59 B. C. to A. D. 17
Titus Livy, the famous Augustan historian was born in the Northern Italian city of Padua His History of Rome was and still is one of the most popular pieces of classical literature. Much of what Livy included in his history was legend and epic drama, but this style was considered good history in Roman times. Though his history consisted of one hundred forty-two books, only thirty-five remain. Byzantine writers later paraphrased much of his work that is now lost. The first five books of Livy's History of Rome From its Foundations are available in an English translation from Penguin Classics. Livy wrote during the Age of Augustus, a time during which Rome was powerful, prosperous, and still expanding. Livy crafted a history that he thought heroic enough for the greatest empire on Earth at the time. He borrowed freely from Virgil’s Aeneid. Though Livy is not considered a serious scholar today and his history is not taken to be faultlessly accurate, reading Livy can tell us much about who the Romans were and what they thought of themselves and the rest of the world. He provides a window on the Roman soul and character of the First Century A. D.

Claudian

c. A.D. 370 - 405
The Roman poet Claudian wrote during one of the most exciting yet little known periods of Roman history. Theodosius the First was the last emperor to rule both Eastern and Western halves of the empire. His sons Arcadius and Honorius were weak puppets in the hands of strong generals and government ministers. Theodosius fought a desperate battle against the forces of paganism at the River Frigidus in which both Alaric the Visigoth and the master general Flavius Stilicho led imperial troops to victory.. Most of what we know about Stilicho and the barbarian invaders of the time comes from the pen of Claudian.
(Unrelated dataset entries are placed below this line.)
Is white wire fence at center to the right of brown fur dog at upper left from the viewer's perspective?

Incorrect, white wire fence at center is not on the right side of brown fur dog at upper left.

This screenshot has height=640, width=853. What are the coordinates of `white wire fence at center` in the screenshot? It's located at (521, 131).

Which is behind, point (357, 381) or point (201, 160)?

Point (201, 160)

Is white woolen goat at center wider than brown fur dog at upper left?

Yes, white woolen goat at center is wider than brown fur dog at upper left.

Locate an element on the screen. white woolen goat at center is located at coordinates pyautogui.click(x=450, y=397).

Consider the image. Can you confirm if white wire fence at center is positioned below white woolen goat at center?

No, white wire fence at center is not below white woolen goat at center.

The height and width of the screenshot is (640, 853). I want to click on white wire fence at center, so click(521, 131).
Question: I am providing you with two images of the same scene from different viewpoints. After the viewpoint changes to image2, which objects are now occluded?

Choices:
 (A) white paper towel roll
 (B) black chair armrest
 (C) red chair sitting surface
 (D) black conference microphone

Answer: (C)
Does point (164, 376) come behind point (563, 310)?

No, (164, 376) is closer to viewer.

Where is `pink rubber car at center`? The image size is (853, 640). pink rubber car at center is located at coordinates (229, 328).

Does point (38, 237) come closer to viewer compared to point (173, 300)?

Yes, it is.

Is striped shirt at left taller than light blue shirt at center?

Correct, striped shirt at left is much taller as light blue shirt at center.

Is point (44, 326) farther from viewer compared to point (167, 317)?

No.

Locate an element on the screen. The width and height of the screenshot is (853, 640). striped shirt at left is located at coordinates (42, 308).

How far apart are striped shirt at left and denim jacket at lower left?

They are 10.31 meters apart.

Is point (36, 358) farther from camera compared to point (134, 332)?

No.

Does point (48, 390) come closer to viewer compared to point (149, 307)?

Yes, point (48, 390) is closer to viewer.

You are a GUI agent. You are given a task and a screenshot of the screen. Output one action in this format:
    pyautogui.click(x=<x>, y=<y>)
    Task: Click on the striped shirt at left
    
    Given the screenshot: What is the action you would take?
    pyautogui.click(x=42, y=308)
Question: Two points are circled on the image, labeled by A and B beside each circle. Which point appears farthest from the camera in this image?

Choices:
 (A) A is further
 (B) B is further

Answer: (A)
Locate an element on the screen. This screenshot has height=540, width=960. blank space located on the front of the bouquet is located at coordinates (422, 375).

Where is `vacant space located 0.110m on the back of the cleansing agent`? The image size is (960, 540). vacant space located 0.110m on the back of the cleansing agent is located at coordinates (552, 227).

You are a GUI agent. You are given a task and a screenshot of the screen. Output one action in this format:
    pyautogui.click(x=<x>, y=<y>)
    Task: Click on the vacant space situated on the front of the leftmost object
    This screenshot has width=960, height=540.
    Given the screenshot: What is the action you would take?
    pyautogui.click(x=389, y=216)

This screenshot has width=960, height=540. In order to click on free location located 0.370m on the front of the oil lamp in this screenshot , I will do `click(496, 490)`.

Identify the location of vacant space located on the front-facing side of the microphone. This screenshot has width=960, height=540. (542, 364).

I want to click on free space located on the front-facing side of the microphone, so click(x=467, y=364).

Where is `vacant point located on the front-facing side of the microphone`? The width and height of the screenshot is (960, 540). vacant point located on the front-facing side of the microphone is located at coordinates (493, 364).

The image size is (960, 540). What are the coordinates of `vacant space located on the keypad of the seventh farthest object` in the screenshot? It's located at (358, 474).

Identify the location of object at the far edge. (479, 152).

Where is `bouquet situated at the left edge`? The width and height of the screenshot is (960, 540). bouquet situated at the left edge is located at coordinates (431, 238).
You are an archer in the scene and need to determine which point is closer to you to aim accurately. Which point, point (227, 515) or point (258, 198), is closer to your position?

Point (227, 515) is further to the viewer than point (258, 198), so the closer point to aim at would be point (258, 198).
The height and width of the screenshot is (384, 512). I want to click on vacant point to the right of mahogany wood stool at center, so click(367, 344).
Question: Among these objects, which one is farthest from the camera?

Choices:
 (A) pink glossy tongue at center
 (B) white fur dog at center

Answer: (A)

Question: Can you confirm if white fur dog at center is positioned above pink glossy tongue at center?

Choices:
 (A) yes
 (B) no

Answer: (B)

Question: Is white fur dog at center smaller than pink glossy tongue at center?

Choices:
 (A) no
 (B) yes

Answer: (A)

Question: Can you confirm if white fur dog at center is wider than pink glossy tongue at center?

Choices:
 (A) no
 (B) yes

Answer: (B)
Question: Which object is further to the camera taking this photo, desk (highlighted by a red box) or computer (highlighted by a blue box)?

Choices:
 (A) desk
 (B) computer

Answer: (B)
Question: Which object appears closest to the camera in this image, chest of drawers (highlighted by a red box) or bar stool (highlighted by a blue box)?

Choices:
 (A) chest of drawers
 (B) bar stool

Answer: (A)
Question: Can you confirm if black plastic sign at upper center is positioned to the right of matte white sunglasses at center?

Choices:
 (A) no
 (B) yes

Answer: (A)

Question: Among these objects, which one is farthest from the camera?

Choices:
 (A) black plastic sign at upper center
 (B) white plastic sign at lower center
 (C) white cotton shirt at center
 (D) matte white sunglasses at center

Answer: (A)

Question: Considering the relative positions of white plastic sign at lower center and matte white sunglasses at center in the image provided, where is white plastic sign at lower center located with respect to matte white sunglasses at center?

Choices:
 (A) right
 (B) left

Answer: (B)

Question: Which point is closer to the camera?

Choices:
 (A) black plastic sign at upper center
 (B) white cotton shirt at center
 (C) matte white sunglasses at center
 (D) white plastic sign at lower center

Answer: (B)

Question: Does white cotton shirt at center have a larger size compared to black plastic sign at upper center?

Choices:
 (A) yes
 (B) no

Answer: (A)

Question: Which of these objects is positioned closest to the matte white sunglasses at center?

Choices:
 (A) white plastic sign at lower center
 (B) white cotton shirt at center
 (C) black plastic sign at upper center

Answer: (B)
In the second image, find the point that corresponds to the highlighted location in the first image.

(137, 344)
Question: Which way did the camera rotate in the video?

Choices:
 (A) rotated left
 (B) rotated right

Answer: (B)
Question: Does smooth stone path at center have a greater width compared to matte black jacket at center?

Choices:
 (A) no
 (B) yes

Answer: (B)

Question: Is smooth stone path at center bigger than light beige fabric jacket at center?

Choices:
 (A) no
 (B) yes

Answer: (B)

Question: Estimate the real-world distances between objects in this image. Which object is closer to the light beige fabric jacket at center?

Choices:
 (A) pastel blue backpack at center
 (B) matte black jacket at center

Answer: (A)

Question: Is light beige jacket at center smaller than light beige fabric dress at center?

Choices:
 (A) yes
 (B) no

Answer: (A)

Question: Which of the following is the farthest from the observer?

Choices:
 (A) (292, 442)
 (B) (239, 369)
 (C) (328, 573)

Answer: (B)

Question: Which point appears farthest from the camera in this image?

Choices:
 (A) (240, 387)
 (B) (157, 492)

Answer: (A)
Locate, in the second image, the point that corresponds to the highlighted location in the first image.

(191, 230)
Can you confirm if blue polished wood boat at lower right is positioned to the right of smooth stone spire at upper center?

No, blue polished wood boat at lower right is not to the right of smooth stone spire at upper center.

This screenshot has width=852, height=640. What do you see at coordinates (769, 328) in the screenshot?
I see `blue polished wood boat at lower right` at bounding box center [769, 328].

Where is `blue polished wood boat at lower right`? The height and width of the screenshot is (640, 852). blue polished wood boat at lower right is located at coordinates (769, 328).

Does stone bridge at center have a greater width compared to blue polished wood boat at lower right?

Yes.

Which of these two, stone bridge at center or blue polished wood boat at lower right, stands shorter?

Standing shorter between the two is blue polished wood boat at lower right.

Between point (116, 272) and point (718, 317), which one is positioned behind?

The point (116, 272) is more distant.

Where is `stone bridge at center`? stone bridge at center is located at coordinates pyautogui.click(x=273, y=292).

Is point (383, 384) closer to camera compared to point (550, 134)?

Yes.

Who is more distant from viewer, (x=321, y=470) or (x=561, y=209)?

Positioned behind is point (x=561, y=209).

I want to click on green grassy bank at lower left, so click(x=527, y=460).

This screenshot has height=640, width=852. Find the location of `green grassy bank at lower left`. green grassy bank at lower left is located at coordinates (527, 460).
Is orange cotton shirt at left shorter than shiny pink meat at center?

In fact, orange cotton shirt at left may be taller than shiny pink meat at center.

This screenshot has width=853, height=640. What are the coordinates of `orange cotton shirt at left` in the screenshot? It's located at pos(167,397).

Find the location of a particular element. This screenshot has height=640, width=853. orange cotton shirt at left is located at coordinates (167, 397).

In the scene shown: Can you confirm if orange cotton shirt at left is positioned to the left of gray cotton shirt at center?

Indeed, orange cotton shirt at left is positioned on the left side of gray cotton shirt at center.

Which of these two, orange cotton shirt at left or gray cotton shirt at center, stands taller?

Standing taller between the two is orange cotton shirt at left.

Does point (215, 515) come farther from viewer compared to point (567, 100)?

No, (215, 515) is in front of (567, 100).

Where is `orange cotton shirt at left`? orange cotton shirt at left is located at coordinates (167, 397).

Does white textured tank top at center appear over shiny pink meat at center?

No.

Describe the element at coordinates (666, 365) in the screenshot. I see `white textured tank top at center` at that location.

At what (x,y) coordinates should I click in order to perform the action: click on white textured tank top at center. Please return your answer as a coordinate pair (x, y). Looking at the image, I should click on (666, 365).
Claudian did not live to see Alaric invade and sack the city of Rome in A. D. 410. Claudian was born about the year 370. He may rightfully be called the last of the classical Roman poets. He wrote panegyrics, or writings filled with praise, about Flavius Stilicho and the emperor Honorius. Claudian also wrote concerning Rufinus and Eutropius, two Eastern Roman government ministers whom he absolutely detested. While Claudian had nothing but good to say concerning Stilicho and much praise for Honorius, he tried to paint the most negative picture of Rufinus and Eutropius. Even though Claudian was extremely biased, most of our history of the late Fourth and early Fifth Century Roman Empire comes from his writings. Other sources who wrote about the period either left few details or wrote much later.